Please give back, word for word, each line from the start of the entries through the one in which "CHAC2 promotes lung adenocarcinoma by" is found.

● ● ● ●

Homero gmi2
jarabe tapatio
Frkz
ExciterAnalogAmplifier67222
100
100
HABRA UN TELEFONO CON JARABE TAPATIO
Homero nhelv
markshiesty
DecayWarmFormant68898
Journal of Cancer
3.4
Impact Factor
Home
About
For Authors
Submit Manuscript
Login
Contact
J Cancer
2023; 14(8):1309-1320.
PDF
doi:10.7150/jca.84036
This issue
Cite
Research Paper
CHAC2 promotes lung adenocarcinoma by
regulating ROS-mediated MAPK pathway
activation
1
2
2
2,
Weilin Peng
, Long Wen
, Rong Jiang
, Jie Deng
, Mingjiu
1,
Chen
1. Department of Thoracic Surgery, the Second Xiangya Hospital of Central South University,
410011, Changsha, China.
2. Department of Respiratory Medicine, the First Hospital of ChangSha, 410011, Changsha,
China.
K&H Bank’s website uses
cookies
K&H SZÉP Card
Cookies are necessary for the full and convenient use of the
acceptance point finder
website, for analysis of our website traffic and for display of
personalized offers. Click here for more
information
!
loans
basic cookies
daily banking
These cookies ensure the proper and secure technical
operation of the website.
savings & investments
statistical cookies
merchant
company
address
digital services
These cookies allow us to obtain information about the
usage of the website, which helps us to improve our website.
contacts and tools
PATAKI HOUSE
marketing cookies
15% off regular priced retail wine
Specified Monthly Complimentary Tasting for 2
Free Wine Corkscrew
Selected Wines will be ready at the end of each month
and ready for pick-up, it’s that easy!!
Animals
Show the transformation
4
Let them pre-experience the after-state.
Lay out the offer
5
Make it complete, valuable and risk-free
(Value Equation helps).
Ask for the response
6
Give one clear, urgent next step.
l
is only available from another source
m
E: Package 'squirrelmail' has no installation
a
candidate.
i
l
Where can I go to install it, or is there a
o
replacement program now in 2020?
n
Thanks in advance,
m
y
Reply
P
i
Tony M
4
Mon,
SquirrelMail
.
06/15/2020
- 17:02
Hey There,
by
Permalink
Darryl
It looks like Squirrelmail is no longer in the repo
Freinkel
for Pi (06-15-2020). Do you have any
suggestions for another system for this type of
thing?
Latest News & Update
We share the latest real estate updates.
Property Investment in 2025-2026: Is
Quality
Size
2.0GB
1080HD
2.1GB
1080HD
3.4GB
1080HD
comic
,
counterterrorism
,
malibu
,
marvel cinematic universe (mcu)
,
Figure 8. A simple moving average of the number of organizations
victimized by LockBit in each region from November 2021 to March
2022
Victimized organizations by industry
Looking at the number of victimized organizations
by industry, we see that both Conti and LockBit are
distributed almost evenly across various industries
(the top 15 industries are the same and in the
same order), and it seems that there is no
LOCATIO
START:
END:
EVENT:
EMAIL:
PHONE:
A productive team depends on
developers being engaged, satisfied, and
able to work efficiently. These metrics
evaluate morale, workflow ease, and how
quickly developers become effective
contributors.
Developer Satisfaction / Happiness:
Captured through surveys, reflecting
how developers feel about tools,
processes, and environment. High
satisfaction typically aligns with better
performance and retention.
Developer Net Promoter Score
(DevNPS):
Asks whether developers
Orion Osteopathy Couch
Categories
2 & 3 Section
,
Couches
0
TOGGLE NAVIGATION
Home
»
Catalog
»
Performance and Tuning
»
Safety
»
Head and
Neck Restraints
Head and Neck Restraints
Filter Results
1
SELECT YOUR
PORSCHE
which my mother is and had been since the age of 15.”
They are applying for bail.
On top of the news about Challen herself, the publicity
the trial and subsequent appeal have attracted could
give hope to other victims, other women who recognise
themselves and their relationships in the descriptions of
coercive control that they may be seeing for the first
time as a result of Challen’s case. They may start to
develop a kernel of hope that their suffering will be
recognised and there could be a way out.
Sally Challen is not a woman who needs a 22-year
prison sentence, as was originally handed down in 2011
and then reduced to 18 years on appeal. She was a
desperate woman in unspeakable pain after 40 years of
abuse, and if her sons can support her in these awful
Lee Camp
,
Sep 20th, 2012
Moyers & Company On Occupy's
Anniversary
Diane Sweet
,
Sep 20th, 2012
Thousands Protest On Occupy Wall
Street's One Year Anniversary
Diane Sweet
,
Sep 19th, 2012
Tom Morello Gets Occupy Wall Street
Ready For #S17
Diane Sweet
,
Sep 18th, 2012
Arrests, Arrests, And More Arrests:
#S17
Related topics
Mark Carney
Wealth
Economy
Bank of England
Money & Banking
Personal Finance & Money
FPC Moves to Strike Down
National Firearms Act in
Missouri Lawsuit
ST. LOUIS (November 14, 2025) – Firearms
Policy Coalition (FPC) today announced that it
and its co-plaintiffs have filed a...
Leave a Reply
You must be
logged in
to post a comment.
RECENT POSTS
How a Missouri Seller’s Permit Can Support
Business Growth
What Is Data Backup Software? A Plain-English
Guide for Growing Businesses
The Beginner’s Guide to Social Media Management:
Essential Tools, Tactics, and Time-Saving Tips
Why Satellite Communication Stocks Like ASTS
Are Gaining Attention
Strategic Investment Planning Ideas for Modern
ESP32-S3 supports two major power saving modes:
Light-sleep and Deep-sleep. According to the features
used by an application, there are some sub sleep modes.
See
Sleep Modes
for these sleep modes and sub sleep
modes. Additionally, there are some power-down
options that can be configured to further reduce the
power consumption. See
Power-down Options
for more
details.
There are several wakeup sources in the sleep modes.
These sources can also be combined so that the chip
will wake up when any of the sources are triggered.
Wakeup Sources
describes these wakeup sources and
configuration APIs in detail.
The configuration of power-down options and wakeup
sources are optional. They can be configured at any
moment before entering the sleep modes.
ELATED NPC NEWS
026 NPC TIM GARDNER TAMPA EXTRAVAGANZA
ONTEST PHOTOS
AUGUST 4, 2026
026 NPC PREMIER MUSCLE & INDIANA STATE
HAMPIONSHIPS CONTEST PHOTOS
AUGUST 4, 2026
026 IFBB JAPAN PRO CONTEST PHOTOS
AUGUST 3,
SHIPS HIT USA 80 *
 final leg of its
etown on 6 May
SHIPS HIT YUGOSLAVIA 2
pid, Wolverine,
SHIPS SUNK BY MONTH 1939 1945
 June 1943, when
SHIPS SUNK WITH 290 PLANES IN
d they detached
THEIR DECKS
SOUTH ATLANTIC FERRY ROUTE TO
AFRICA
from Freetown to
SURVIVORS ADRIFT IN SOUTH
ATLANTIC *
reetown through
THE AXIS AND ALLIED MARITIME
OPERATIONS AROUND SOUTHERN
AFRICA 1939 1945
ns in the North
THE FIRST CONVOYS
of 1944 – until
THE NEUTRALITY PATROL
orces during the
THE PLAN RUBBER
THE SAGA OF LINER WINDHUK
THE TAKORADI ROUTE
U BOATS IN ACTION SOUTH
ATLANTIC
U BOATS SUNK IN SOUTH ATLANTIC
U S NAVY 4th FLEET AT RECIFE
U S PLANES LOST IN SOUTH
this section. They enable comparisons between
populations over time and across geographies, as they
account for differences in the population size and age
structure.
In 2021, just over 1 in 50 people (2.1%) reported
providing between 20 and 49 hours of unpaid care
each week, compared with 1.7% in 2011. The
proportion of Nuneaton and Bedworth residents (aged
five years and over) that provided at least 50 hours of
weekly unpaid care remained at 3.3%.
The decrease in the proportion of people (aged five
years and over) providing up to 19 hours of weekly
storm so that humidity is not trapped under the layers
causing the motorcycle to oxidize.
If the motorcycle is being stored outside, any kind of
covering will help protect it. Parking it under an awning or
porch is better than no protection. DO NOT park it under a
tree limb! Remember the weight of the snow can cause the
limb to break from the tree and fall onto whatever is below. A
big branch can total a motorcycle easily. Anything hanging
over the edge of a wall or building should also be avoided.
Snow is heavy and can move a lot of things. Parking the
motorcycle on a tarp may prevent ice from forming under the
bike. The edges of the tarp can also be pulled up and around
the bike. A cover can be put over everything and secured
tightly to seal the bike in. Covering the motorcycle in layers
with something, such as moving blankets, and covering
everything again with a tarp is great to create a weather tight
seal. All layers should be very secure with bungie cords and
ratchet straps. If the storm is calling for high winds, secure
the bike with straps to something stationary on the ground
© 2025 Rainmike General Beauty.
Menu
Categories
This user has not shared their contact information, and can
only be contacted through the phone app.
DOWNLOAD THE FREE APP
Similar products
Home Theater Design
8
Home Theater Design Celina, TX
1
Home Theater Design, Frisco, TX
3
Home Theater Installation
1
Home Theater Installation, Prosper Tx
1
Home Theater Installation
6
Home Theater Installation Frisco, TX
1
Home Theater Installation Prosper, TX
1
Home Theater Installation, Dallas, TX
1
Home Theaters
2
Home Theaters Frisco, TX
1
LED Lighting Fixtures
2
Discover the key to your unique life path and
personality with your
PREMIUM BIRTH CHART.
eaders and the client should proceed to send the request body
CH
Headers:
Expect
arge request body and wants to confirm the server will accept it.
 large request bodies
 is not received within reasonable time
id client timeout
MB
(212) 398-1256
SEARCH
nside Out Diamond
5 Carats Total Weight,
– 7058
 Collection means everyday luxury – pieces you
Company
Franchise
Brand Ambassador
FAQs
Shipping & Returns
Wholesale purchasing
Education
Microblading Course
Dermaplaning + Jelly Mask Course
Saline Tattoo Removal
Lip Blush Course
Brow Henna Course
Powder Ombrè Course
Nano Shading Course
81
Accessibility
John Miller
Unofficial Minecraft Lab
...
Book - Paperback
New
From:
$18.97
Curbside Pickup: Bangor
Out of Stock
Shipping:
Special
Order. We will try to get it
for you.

● ● ● ●

• Task output:
Homero gmi2
jarabe tapatio
Frkz
ExciterAnalogAmplifier67222
100
100
HABRA UN TELEFONO CON JARABE TAPATIO
Homero nhelv
markshiesty
DecayWarmFormant68898
Journal of Cancer
3.4
Impact Factor
Home
About
For Authors
Submit Manuscript
Login
Contact
J Cancer
2023; 14(8):1309-1320.
PDF
doi:10.7150/jca.84036
This issue
Cite
Research Paper
CHAC2 promotes lung adenocarcinoma by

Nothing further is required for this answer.